[To-do item]
Restate word for word the entries below, starting with the line with "<source format=v>" and continuing through the line with "output reg [3:0] EX_MEM_RdOut;". Include both of those lines and no others.

Image and design file data:

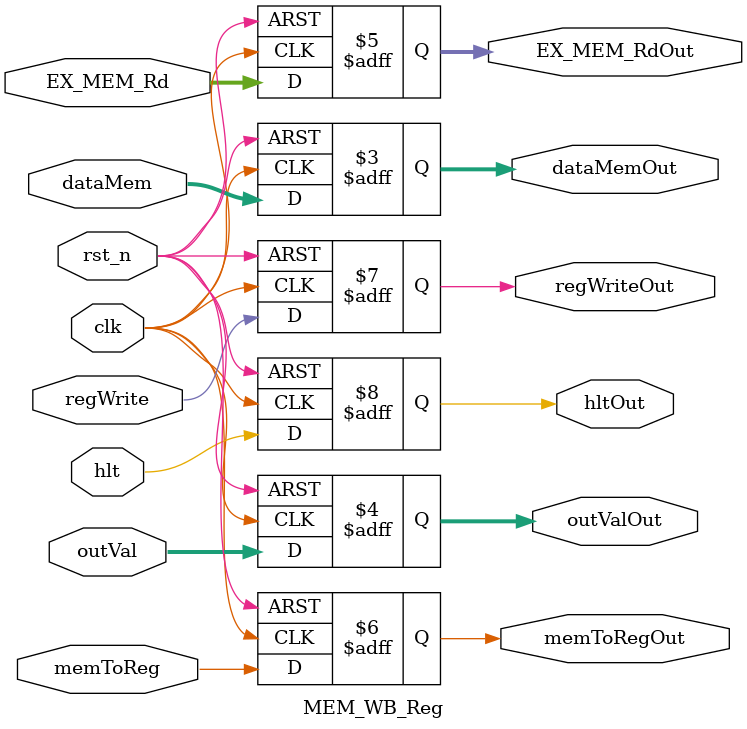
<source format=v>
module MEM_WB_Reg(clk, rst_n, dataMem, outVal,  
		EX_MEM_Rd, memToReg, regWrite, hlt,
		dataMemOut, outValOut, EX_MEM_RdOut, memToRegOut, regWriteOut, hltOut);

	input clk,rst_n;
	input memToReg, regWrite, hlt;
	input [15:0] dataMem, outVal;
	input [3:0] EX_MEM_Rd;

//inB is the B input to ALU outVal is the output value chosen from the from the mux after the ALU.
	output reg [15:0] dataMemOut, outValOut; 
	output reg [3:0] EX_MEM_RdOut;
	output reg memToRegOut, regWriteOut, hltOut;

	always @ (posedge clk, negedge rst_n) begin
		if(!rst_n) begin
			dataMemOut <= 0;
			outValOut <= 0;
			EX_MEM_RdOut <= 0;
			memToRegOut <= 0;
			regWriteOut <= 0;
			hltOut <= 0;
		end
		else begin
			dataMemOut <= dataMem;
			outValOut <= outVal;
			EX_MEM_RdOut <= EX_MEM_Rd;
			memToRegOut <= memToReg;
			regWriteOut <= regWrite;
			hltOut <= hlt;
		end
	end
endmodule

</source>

---

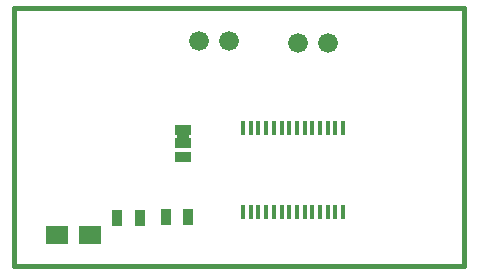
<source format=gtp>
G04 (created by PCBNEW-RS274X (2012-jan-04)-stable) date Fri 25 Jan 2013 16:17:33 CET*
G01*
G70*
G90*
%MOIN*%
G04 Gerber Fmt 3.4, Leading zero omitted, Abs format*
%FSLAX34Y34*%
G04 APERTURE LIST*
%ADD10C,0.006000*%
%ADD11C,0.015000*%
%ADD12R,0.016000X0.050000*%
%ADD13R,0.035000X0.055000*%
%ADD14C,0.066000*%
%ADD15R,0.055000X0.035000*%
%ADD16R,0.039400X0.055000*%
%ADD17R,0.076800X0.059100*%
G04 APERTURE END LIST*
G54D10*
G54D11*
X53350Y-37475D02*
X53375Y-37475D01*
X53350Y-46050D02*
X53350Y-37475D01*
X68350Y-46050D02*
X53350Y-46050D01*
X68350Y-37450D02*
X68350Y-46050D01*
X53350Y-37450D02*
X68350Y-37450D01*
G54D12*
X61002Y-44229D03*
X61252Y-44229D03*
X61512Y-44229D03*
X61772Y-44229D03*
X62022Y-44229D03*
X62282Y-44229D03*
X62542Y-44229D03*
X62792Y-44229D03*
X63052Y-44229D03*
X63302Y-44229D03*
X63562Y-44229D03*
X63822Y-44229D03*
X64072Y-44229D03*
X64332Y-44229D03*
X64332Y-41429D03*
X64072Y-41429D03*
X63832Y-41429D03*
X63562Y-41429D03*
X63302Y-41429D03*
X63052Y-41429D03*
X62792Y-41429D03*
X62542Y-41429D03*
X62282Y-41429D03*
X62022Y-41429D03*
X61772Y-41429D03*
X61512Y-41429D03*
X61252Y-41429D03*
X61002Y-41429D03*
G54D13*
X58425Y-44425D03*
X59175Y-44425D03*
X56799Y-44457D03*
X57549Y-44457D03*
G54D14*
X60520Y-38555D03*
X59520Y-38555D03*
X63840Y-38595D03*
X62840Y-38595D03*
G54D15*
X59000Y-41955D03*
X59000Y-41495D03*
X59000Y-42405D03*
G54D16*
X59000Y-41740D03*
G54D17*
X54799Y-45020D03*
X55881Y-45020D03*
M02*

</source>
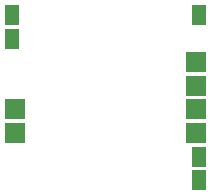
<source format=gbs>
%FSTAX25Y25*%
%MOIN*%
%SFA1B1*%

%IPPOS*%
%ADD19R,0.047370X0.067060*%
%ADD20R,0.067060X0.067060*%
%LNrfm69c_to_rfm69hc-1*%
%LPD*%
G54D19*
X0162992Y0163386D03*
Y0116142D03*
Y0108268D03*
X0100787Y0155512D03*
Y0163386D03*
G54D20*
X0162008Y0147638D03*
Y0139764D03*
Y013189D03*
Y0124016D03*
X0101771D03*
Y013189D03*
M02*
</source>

[Result for this exercise]
<source format=v>
module MEM_WB_Reg(clk, rst_n, dataMem, outVal,  
		EX_MEM_Rd, memToReg, regWrite, hlt,
		dataMemOut, outValOut, EX_MEM_RdOut, memToRegOut, regWriteOut, hltOut);

	input clk,rst_n;
	input memToReg, regWrite, hlt;
	input [15:0] dataMem, outVal;
	input [3:0] EX_MEM_Rd;

//inB is the B input to ALU outVal is the output value chosen from the from the mux after the ALU.
	output reg [15:0] dataMemOut, outValOut; 
	output reg [3:0] EX_MEM_RdOut;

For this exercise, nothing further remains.